The film features insights from the late civil rights icon John Lewis, Pulitzer Prize-winning author Alice Walker, CNN’s Van Jones and Rep. Alexandria Ocasio-Cortez (D-New York), along with family members and other notables.
In addition, Lee’s personal story of resiliency gets explored in a respectful manner, from her early years in racially segregated El Paso, Texas, to her life as a single mom of two boys and survivor of domestic abuse. Lee recalls how being on food stamps helped her and also how her education from Mills College in Oakland ushered her onto a path of career-defining volunteerism with Shirley Chisolm, the first Black woman elected to Congress, and then to a job with her other mentor Ron Dellums, the late U.S. rep and former Oakland mayor.
Lee says she was mostly reluctant about doing the documentary because she values her privacy.
“I knew in many ways this was going to get into my personal and private life, so I kept running from that knowing that ‘Oh God, 2 percent of my privacy was going to be invaded,’” she said. “But I knew that (Ginzberg) had a lot of integrity; that she would respect the parameters.”
But Lee didn’t always make it easy for the filmmaker.
“We had to drag her into some of those scenes,” Ginzberg recalls.
But an agreement to not “go beyond the four corners” of Lee’s 2008 book “Renegade for Peace and Justice: Congresswoman Barbara Lee Speaks for Me” imbued confidence and trust.
“Her autobiography was a little bit more broad than it might have been, if it would have been totally up to Barbara, and that gave me enough wiggle room that I thought I could tell an honest and important story,” Ginzberg said.

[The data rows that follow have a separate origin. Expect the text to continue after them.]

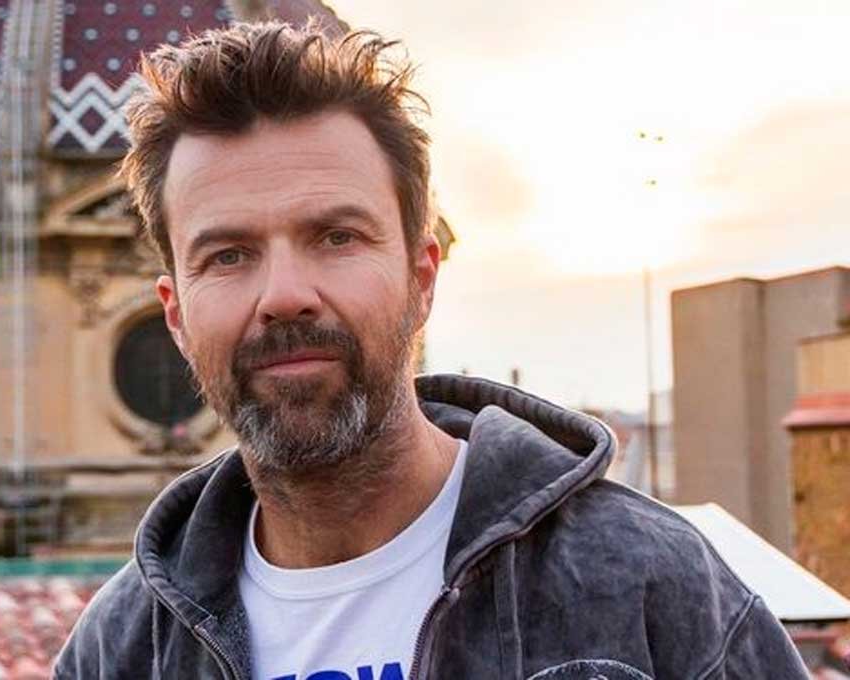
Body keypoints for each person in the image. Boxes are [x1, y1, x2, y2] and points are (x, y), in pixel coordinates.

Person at [53, 21, 810, 680]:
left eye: (336, 237)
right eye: (227, 255)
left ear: (422, 279)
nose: (284, 294)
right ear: (176, 314)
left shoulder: (651, 586)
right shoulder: (118, 651)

What comes into sharp focus in Ginzberg’s documentary is Lee’s commitment to listening to her constituents and then taking action with their requests.
During the interview, Lee recalls attending a Berkeley town meeting in the ‘90s and hearing from a speaker about the need for a national registry of people with benign tumors. Lee took that back to D.C., asked her staff to research the heck out of it, and then introduced legislation — HR 239, Benign Brain Tumor Bill — to create such a registry. It was signed into law in 2002.

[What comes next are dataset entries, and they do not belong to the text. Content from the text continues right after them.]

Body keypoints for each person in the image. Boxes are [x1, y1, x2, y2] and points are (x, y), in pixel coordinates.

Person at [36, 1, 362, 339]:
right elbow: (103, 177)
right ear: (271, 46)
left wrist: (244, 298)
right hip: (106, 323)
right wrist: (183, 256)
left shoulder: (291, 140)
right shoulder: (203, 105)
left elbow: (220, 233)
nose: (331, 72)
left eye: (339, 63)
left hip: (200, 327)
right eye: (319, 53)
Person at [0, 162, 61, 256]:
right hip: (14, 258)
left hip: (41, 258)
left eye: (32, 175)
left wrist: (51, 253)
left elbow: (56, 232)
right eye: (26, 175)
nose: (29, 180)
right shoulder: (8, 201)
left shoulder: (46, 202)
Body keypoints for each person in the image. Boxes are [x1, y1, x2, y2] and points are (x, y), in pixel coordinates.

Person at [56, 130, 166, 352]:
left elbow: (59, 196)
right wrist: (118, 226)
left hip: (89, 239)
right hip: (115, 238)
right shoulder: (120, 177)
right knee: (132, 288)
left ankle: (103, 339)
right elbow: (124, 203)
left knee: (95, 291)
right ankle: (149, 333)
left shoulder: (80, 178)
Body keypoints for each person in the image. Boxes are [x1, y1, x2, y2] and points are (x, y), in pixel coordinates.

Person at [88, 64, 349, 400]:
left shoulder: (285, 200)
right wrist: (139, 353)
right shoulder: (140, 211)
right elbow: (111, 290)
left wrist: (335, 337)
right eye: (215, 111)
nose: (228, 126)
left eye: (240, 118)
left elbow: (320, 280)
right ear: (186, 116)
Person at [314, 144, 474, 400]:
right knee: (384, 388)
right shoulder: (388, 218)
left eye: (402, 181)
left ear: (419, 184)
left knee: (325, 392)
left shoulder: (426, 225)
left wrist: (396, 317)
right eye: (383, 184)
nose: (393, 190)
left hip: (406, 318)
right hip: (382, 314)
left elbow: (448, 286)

“She listened and she acted,” Ginzberg said. “And that’s what led me to make this movie. We just don’t have enough people like that in Congress.”
So what’s her secret to gaining respect from from both sides of the political aisle and navigating today’s ever-more more divisive climate?
“One of the things that I learned early on is I don’t call anyone my enemy,” said the 75-year-old. “They’re my adversaries. We may disagree (but) they’re not my enemy. I start there. Secondly, we’re human beings. You can’t forget that. I worked with Ron Dellums, our beloved, for many years, and he said ‘Never hit below the belt.’ You debate ideas and principles but don’t hit below the belt. Don’t use personal attacks in trying to get your agenda passed.”
That can be challenging at times, Lee said, recalling how she almost quit Chisholm’s presidential campaign in 1972 when Chisholm visited racist Alabama governor and segregationist George Wallace in the hospital after he was shot and almost killed.
“She said: ‘Look, you never really know. I may be able to convince him of something and we have to remember that we have to be able to relate to people’s common humanity. … The man’s been shot and the right thing to do is to visit him in the hospital.’ And I was like, ‘Oh my God.’”
But that and finding common ground when approaching an issue from a progressive agenda does work, she said. Dellums taught her that.
“If you start out in the middle, if you start out as moderate or a liberal as a Black woman, you’re never going to get anything accomplished. But if you start at the far left and you’re dealing with the far right, you have a lot of play — you can go a lot of way to reach common ground.”